Current Apple Silicon lineup
| Chip | CPU Cores | GPU Cores | Unified Memory | Neural Engine |
|---|---|---|---|---|
| M2 | 8 (4P+4E) | 10 | Up to 24GB | 16-core |
| M2 Pro | 10+2 (P+E) | 16-19 | Up to 32GB | 16-core |
| M3 | 8 (4P+4E) | 10 | Up to 24GB | 16-core |
| M3 Pro | 11+5 (P+E) | 14-18 | Up to 36GB | 16-core |
| M3 Max | 12+4 (P+E) | 30-40 | Up to 128GB | 16-core |
| M4 | 8 (4P+4E) | 10 | Up to 24GB | 38-core |
| M4 Pro | 10+4 (P+E) | 20 | Up to 64GB | 38-core |
| M4 Max | 12+4 (P+E) | 32-40 | Up to 128GB | 38-core |
Unified Memory Architecture
Unlike NVIDIA systems where VRAM is separate from system RAM, Apple Silicon shares memory between CPU, GPU, and Neural Engine. Bandwidth scales with memory size:
| Memory Config | CPU→Memory BW | GPU→Memory BW |
|---|---|---|
| 24GB | 100 GB/s | 300 GB/s |
| 36GB | 150 GB/s | 400 GB/s |
| 64GB | 200 GB/s | 500 GB/s |
| 128GB | 300 GB/s | 800 GB/s |
The M3 Max 128GB configuration matches data center GPU memory bandwidth while using unified architecture.
Performance Benchmarks
Running Llama 3 8B via llama.cpp with Metal backend:
| Device | Backend | Tokens/sec |
|---|---|---|
| M2 MacBook Air 24GB | Metal | 18-22 |
| M3 Pro MacBook Pro 36GB | Metal | 35-40 |
| M3 Max MacBook Pro 128GB | Metal | 75-85 |
| M4 Max MacBook Pro 128GB | Metal | 95-110 |
GPU Cores and AI Workloads
GPU core count affects inference performance differently than raw compute:
- 7B INT4 models: 14-16 GB requirement
- 13B INT4 models: 22-26 GB requirement
- Full performance requires 24GB+ unified memory
M2 (10-core GPU) is constrained for larger models.
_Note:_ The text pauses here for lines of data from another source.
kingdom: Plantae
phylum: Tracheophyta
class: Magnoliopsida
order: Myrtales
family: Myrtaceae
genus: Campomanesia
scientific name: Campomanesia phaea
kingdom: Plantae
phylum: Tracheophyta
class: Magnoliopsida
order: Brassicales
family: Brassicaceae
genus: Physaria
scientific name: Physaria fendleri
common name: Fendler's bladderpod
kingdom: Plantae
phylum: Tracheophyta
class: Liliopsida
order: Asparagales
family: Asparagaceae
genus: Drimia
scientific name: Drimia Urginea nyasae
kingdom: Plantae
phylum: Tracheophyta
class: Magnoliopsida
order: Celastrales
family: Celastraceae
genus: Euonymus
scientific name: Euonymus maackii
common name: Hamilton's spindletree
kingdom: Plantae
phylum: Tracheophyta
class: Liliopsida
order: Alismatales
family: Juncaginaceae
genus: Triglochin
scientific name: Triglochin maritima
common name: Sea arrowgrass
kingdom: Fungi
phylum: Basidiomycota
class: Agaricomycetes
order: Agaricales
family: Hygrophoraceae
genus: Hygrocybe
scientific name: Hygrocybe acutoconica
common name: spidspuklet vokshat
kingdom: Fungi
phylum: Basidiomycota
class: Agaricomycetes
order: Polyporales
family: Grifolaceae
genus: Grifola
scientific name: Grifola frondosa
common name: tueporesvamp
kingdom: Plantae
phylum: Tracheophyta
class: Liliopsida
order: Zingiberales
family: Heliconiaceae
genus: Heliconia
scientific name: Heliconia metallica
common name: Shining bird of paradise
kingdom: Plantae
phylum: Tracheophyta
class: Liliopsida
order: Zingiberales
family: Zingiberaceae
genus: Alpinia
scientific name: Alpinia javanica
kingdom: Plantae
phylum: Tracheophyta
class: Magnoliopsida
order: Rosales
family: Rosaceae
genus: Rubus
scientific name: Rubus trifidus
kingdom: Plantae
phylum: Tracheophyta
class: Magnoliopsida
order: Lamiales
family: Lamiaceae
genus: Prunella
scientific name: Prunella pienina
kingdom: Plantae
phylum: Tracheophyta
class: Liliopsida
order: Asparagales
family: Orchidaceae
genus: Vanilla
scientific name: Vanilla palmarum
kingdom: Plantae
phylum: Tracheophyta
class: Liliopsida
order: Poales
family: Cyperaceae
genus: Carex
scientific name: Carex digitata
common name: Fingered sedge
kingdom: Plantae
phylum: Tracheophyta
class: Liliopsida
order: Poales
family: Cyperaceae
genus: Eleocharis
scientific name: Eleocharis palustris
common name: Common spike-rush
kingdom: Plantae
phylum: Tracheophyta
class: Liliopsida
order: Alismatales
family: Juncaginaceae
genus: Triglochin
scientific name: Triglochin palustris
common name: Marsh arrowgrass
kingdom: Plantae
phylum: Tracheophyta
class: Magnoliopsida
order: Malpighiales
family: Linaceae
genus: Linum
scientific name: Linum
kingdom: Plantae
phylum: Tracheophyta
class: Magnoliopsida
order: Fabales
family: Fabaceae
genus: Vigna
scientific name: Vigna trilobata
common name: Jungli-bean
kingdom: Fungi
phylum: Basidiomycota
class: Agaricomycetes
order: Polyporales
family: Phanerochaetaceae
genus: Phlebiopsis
M3 Pro and above provide better headroom.
Power Efficiency
Running Mistral 7B on battery:
- M2 MacBook Air: 8W average, 4-6 hours
- M3 MacBook Pro 14": 12W average, 8-10 hours
Equivalent NVIDIA laptop would require 50W+ for similar performance.
Compare the cost-per-GB of unified memory across M3 Pro (36GB), M3 Max (64GB), and M3 Max (128GB) configurations. Calculate which provides best value for running 13B models.